The following IPython Notebooks contain the code that has been used to perform the data analysis of the paper "Unveiling patterns of international communities in a global city using mobile phone data" and allow to reproduce the main results.
IPython notebooks are included with output, clicking on a link will open the corresponding notebook using the nbviewer service.
Parsing of the original dataset into an HDF5 store.
Aggregation of the dataset on wider time intervals.

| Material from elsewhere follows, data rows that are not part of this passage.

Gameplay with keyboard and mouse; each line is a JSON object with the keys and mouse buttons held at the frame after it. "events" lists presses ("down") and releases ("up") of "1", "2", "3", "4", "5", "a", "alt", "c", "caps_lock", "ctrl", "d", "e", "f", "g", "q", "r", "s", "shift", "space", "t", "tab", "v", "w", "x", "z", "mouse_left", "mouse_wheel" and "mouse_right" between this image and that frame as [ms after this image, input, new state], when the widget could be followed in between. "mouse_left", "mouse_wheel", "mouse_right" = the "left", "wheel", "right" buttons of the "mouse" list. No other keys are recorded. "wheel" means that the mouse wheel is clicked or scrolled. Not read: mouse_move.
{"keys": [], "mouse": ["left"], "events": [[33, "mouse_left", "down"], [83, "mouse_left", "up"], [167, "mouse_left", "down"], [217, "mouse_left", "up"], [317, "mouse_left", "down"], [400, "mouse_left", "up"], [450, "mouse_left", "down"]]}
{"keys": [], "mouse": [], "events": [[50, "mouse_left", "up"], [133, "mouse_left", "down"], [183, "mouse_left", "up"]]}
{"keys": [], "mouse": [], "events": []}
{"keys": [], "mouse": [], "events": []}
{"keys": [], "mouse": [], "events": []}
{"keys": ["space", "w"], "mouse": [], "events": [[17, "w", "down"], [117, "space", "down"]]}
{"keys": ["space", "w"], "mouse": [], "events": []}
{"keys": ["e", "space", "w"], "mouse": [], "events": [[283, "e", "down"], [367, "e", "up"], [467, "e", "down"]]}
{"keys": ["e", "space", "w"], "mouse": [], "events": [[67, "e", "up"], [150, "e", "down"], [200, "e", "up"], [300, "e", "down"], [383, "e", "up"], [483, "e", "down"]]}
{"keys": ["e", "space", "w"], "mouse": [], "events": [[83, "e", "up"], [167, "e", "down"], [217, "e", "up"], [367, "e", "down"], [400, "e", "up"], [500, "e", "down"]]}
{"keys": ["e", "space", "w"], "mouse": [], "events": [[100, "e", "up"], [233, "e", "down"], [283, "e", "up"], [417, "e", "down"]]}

Extraction of daily, monthly and yearly entropy time series.
Correlation between mobile calls volume and foreign resident population reported by census.
Classifier of point of interests based on entropy and phone activity.
Census data for the city of Milan aggregate by NIL (Nuclei di Identità Locale), source: http://dati.comune.milano.it.
List of point of interests in Milan as defined by TripAdvisor, source: http://www.tripadvisor.com/Attractions-g187849-Activities-Milan_Lombardy.html
Remittance data used to compare clusters of countries based on persisten homology, source:http://data.worldbank.org/indicator/BX.TRF.PWKR.DT.GD.ZS.
Running the IPython notebooks
In order to execute the notebooks you will need additional data and a working python environment containing the required dependencies.
Install the required submodules by running:
git submodule init git submodule update
Python dependencies can be installed in a virtual environment using the following instructions inside the project root directory:
virtualenv virtualenv . virtualenv/bin/activate pip install -r requirements.txt && pip install tables
To start an IPython notebook server using the newly created virtual environment:
. virtualenv/bin/activate ipython notebook
Running the notebooks
Select a notebook using the IPython notebook interface and execute its cells. To correctly reproduce the analysis pipeline the notebooks must be executed according to the progressive numbering.
You can report eventual bugs or issues using the GitHub issue tracking tool.